Induced EMF Calculator (Faraday's Law)
Calculate the induced EMF from changing magnetic flux (Faraday's law) or from motional EMF (B·L·v).
Essential for generator and transformer design.
Induced EMF
Faraday’s law of electromagnetic induction states that a changing magnetic flux induces an EMF in a coil:
EMF = −N × ΔΦ/Δt
The motional EMF (conductor moving through a magnetic field) is:
EMF = B × L × v
Where:
- EMF = Induced electromotive force (volts, V)
- N = Number of turns in the coil
- ΔΦ = Change in magnetic flux (webers, Wb)
- Δt = Time interval (seconds)
- B = Magnetic field (Tesla)
- L = Length of conductor (meters)
- v = Velocity of conductor perpendicular to B (m/s)
Lenz’s Law: The negative sign in Faraday’s law reflects Lenz’s law: the induced EMF creates a current that opposes the change in flux.

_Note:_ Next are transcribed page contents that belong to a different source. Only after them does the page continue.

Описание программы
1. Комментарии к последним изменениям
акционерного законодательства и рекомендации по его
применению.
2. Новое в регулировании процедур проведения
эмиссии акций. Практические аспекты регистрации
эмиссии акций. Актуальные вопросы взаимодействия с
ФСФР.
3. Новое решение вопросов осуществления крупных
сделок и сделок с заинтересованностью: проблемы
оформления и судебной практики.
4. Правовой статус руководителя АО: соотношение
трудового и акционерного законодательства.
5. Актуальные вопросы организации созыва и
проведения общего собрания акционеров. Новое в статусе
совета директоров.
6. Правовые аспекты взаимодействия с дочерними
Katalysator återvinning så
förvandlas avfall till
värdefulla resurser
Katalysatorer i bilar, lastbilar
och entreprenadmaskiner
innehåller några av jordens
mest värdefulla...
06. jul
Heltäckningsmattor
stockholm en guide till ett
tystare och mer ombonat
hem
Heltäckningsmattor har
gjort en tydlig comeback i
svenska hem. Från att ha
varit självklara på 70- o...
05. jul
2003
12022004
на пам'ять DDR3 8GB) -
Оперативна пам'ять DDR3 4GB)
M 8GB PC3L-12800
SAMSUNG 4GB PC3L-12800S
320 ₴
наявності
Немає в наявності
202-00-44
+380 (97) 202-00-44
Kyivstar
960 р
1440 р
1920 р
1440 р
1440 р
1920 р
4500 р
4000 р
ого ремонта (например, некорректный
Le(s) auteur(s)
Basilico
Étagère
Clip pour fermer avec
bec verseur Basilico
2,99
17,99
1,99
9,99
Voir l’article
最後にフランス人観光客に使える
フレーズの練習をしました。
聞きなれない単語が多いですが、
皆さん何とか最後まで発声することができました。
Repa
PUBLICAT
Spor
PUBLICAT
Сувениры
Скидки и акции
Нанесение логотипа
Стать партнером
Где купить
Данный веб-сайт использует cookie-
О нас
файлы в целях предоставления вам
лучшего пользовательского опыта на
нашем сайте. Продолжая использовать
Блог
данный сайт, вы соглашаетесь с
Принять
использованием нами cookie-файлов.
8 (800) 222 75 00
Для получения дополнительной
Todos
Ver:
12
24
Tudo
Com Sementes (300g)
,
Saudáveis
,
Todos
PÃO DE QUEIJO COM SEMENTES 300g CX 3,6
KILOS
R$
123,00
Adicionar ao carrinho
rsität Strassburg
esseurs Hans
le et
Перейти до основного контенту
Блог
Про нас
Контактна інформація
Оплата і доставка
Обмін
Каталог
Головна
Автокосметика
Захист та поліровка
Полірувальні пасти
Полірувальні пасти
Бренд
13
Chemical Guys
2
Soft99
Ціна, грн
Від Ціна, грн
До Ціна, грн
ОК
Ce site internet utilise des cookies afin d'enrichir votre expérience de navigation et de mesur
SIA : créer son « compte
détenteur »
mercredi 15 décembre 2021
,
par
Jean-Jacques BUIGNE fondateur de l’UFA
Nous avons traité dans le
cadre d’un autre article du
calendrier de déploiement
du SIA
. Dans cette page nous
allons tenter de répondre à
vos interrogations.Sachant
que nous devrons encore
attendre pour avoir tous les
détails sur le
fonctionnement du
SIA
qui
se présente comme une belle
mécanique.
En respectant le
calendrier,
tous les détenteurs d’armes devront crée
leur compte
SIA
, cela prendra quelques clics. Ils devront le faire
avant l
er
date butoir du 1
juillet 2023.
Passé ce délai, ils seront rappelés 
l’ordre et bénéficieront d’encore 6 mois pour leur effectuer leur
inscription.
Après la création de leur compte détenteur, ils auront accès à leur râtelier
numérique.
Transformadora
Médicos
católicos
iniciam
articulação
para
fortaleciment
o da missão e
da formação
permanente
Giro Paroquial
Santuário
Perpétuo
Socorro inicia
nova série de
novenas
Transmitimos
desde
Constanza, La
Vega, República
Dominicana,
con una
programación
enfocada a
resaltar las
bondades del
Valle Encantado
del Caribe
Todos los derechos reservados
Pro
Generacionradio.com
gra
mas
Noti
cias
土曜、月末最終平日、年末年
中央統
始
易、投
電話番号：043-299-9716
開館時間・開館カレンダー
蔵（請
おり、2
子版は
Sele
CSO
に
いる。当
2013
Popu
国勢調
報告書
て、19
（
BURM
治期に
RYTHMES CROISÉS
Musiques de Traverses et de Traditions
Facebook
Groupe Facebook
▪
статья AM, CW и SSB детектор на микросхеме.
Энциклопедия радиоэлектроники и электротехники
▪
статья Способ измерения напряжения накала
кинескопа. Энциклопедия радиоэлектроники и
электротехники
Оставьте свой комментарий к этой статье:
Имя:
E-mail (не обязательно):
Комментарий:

This is a consequence of conservation of energy.
Applications:
- Electric generators: Rotating coils in a magnetic field create continuously changing flux → AC electricity
- Transformers: Alternating current creates time-varying flux → induced voltage in secondary coil
- Induction charging: Phone wireless chargers use changing magnetic flux to induce current
- Eddy currents: Metal detectors and induction braking rely on induced currents in conductors
Induced current: If the coil has resistance R, the induced current is I = EMF/R.